North-Central Section - 48th Annual Meeting (24–25 April)

Paper No. 1
Presentation Time: 1:35 PM

CHRONOSTRATIGRAPHIC INVESTIGATIONS OF CENOZOIC UNITS IN THE NIOBRARA RIVER BASIN IN BOYD COUNTY, NORTHERN NEBRASKA


FIELD, Holly L., Department of Geology, The University of Kansas, 1475 Jayhawk Blvd., Lindley Hall, Lawrence, KS 66045, LUDVIGSON, Greg A., Kansas Geological Survey, The University of Kansas, 1930 Constant Ave, Lawrence, KS 66047-3726 and JOECKEL, R.M., School of Natural Resources and Department of Earth and Atmospheric Sciences, University of Nebraska Lincoln, Lincoln, NE 68583, hollylaurelle@gmail.com

Cenozoic deposits exposed in the Niobrara River Basin in Boyd County are approximately 60 m thick, and include an overlying coarse-grained Miocene sandy unit referred to the Ogallala Group, and underlying more fine-grained deposits that have been variously referred to the Fort Randall, Turtle Butte, and Rosebud formations, deposits spanning from Oligocene to middle Miocene in age. Our study materials for these units come from two long cores drilled by hollow-stem auger that penetrated (1) the upper 36.6 m of section, (2) the lower 24.4 m of section, and (3) a middle interval of exposed strata spanning about 21.3 m in thickness. We are assembling a composite stratigraphic profile whereby lithologic characters are calibrated for elapsed geologic time using two laboratory-based techniques. Geochronologic calibration is being accomplished using paleosol units as independent geochrometers, by separating and sorting volcanogenic zircon grains for LA-ICP-MS dating using U/Pb analysis. The rationale for this approach is that chemically-resistant zircon phenocrysts from contemporary volcanic ash falls likely are concentrated in time-rich paleosol horizons. In sorting heavy mineral residues for clear, euhedral, prismatic zircon grains that lack evidence for abrasion by sedimentary transport, we can identify populations of zircon grains whose U/Pb ages closely approximate depositional ages, with an analytical uncertainty of about 2 %. Additional chronostratigraphic information is being assembled via organic carbon δ13C chemostratigraphy, sampled at stratigraphic frequencies of 30 cm. This approach is being used to independently calibrate the temporal shift from C3-dominated paleofloras to C4-dominated paleofloras, a phenomenon that has been well documented from Neogene terrestrial strata in the Great Plains, and elsewhere in the world.
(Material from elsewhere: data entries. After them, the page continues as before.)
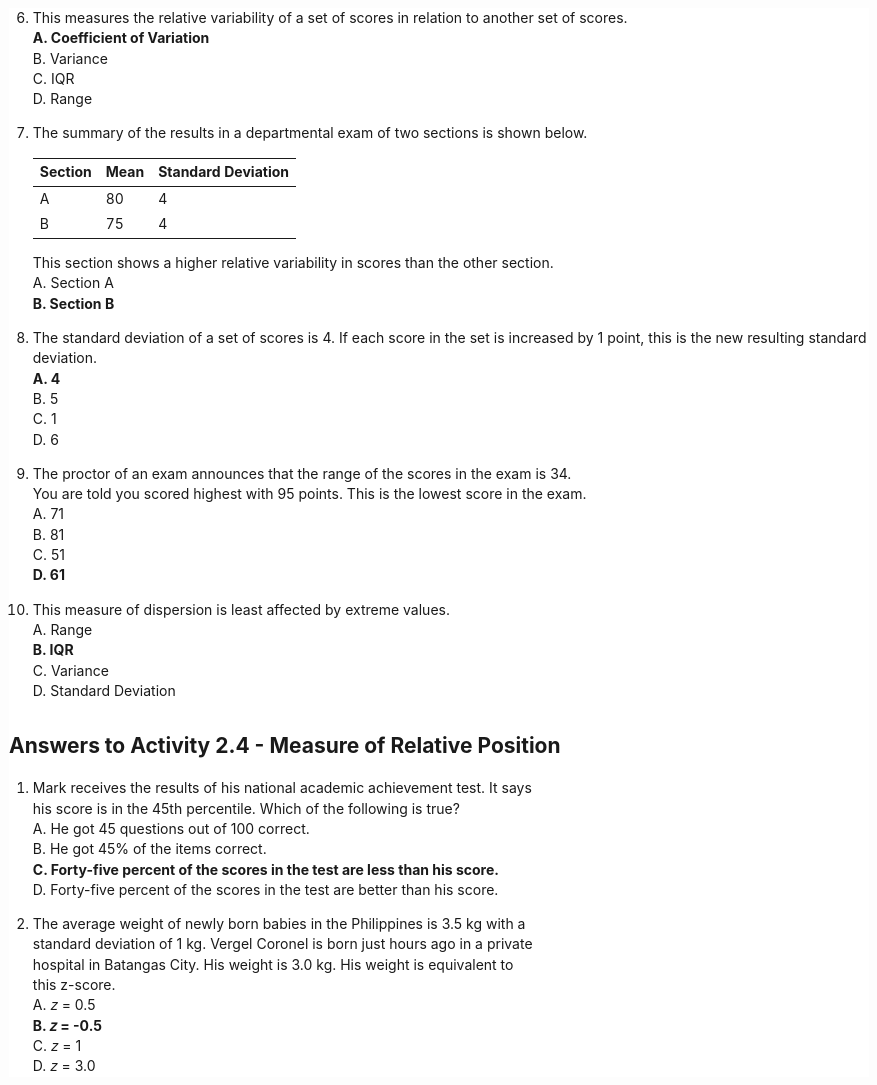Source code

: 6. This measures the relative variability of a set of scores in relation to another set of scores.  
   **A. Coefficient of Variation**  
   B. Variance  
   C. IQR  
   D. Range  

7. The summary of the results in a departmental exam of two sections is shown below.  

   | Section | Mean | Standard Deviation |
   |---------|------|--------------------|
   | A       | 80   | 4                  |
   | B       | 75   | 4                  |

   This section shows a higher relative variability in scores than the other section.  
   A. Section A  
   **B. Section B**  

8. The standard deviation of a set of scores is 4. If each score in the set is increased by 1 point, this is the new resulting standard deviation.  
   **A. 4**  
   B. 5  
   C. 1  
   D. 6  

9. The proctor of an exam announces that the range of the scores in the exam is 34.  
   You are told you scored highest with 95 points. This is the lowest score in the exam.  
   A. 71  
   B. 81  
   C. 51  
   **D. 61**  

10. This measure of dispersion is least affected by extreme values.  
    A. Range  
    **B. IQR**  
    C. Variance  
    D. Standard Deviation  

## Answers to Activity 2.4 - Measure of Relative Position


1. Mark receives the results of his national academic achievement test. It says  
   his score is in the 45th percentile. Which of the following is true?  
   A. He got 45 questions out of 100 correct.  
   B. He got 45% of the items correct.  
   **C. Forty-five percent of the scores in the test are less than his score.**  
   D. Forty-five percent of the scores in the test are better than his score.  

2. The average weight of newly born babies in the Philippines is 3.5 kg with a  
   standard deviation of 1 kg. Vergel Coronel is born just hours ago in a private  
   hospital in Batangas City. His weight is 3.0 kg. His weight is equivalent to  
   this z-score.  
   A. 𝑧 = 0.5  
   **B. 𝑧 = -0.5**  
   C. 𝑧 = 1  
   D. 𝑧 = 3.0  
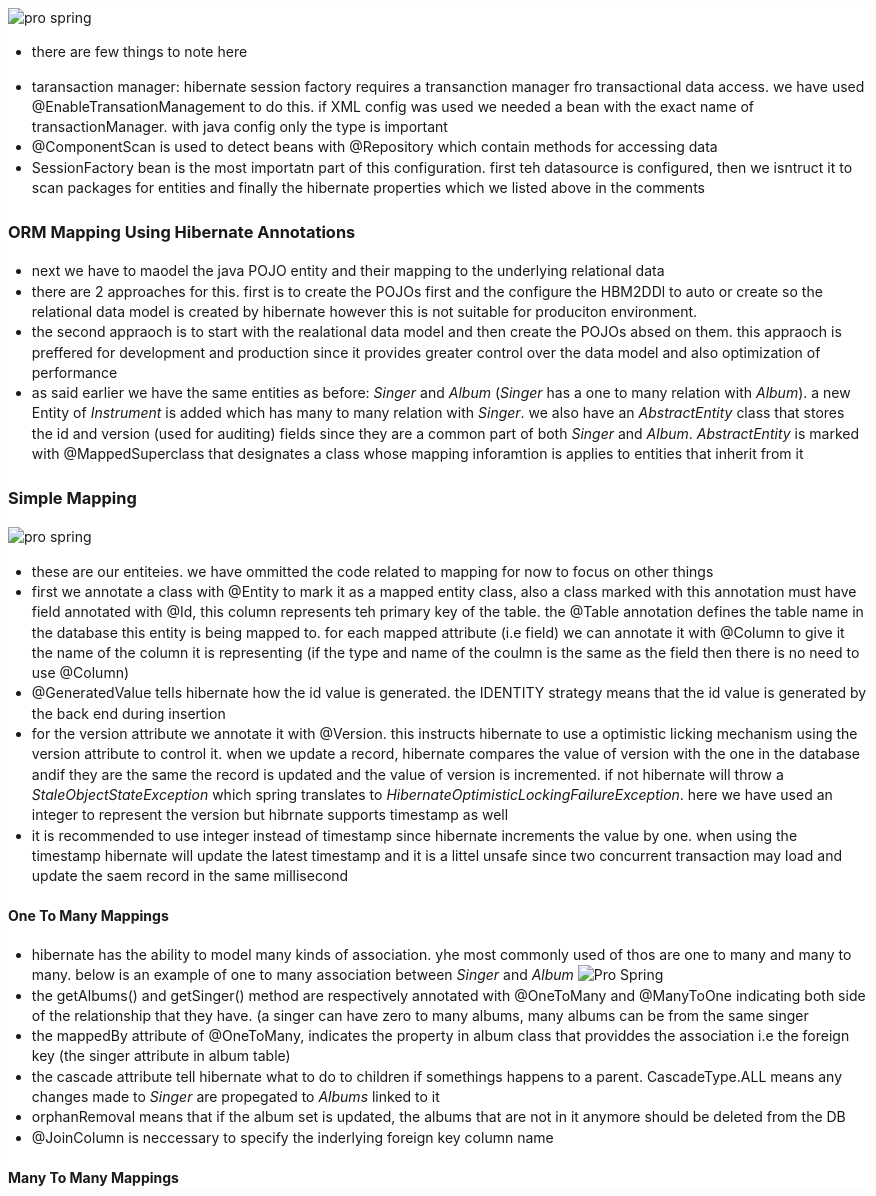 ![pro spring](https://github.com/Sina-karimi81/Pro-Spring-6/assets/83176938/f24c7507-f821-4a6e-8f67-c8f1765e911e)
* there are few things to note here
 - taransaction manager: hibernate session factory requires a transanction manager fro transactional data access. we have used @EnableTransationManagement to do this. if XML config was used we needed a bean with the exact name of transactionManager. with java config only the type is important
 - @ComponentScan is used to detect beans with @Repository which contain methods for accessing data
 - SessionFactory bean is the most importatn part of this configuration. first teh datasource is configured, then we isntruct it to scan packages for entities and finally the hibernate properties which we listed above in the comments
### ORM Mapping Using Hibernate Annotations
* next we have to maodel the java POJO entity and their mapping to the underlying relational data
* there are 2 approaches for this. first is to create the POJOs first and the configure the HBM2DDl to auto or create so the relational data model is created by hibernate however this is not suitable for produciton environment.
* the second appraoch is to start with the realational data model and then create the POJOs absed on them. this appraoch is preffered for development and production since it provides greater control over the data model and also optimization of performance
* as said earlier we have the same entities as before: _Singer_ and _Album_ (_Singer_ has a one to many relation with _Album_). a new Entity of _Instrument_ is added which has many to many relation with _Singer_. we also have an _AbstractEntity_ class that stores the id and version (used for auditing) fields since they are a common part of both _Singer_ and _Album_. _AbstractEntity_ is marked with @MappedSuperclass that designates a class whose mapping inforamtion is applies to entities that inherit from it
### Simple Mapping
![pro spring](https://github.com/Sina-karimi81/Pro-Spring-6/assets/83176938/94e84dc0-0436-45c6-aa92-f48e28dcd765)
* these are our entiteies. we have ommitted the code related to mapping for now to focus on other things
* first we annotate a class with @Entity to mark it as a mapped entity class, also a class marked with this annotation must have field annotated with @Id, this column represents teh primary key of the table. the @Table annotation defines the table name in the database this entity is being mapped to. for each mapped attribute (i.e field) we can annotate it with @Column to give it the name of the column it is representing (if the type and name of the coulmn is the same as the field then there is no need to use @Column)
* @GeneratedValue tells hibernate how the id value is generated. the IDENTITY strategy means that the id value is generated by the back end during insertion
* for the version attribute we annotate it with @Version. this instructs hibernate to use a optimistic licking mechanism using the version attribute to control it. when we update a record, hibernate compares the value of version with the one in the database andif they are the same the record is updated and the value of version is incremented. if not hibernate will throw a _StaleObjectStateException_ which spring translates to _HibernateOptimisticLockingFailureException_. here we have used an integer to represent the version but hibrnate supports timestamp as well
* it is recommended to use integer instead of timestamp since hibernate increments the value by one. when using the timestamp hibernate will update the latest timestamp and it is a littel unsafe since two concurrent transaction may load and update the saem record in the same millisecond
#### One To Many Mappings
* hibernate has the ability to model many kinds of association. yhe most commonly used of thos are one to many and many to many. below is an example of one to many association between _Singer_ and _Album_
![Pro Spring](https://github.com/Sina-karimi81/Pro-Spring-6/assets/83176938/f2523478-230a-4d78-989a-bc90316ea2f2)
* the getAlbums() and getSinger() method are respectively annotated with @OneToMany and @ManyToOne indicating both side of the relationship that they have. (a singer can have zero to many albums, many albums can be from the same singer
* the mappedBy attribute of @OneToMany, indicates the property in album class that providdes the association i.e the foreign key (the singer attribute in album table)
* the cascade attribute tell hibernate what to do to children if somethings happens to a parent. CascadeType.ALL means any changes made to _Singer_ are propegated to _Albums_ linked to it
* orphanRemoval means that if the album set is updated, the albums that are not in it anymore should be deleted from the DB
* @JoinColumn is neccessary to specify the inderlying foreign key column name
#### Many To Many Mappings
By documenting the timing of these paleoecologic shifts in Boyd County, Nebraska, we hope to develop a dataset that will permit comparisons to other highly-resolved profiles that currently are under development in the McPherson Channel deposits in central Kansas, and units from the Cimarron River Valley in southwest Kansas. We hope to learn whether δ13C chemostratigraphy has more generalized chronostratigraphic implications in the Great Plains area.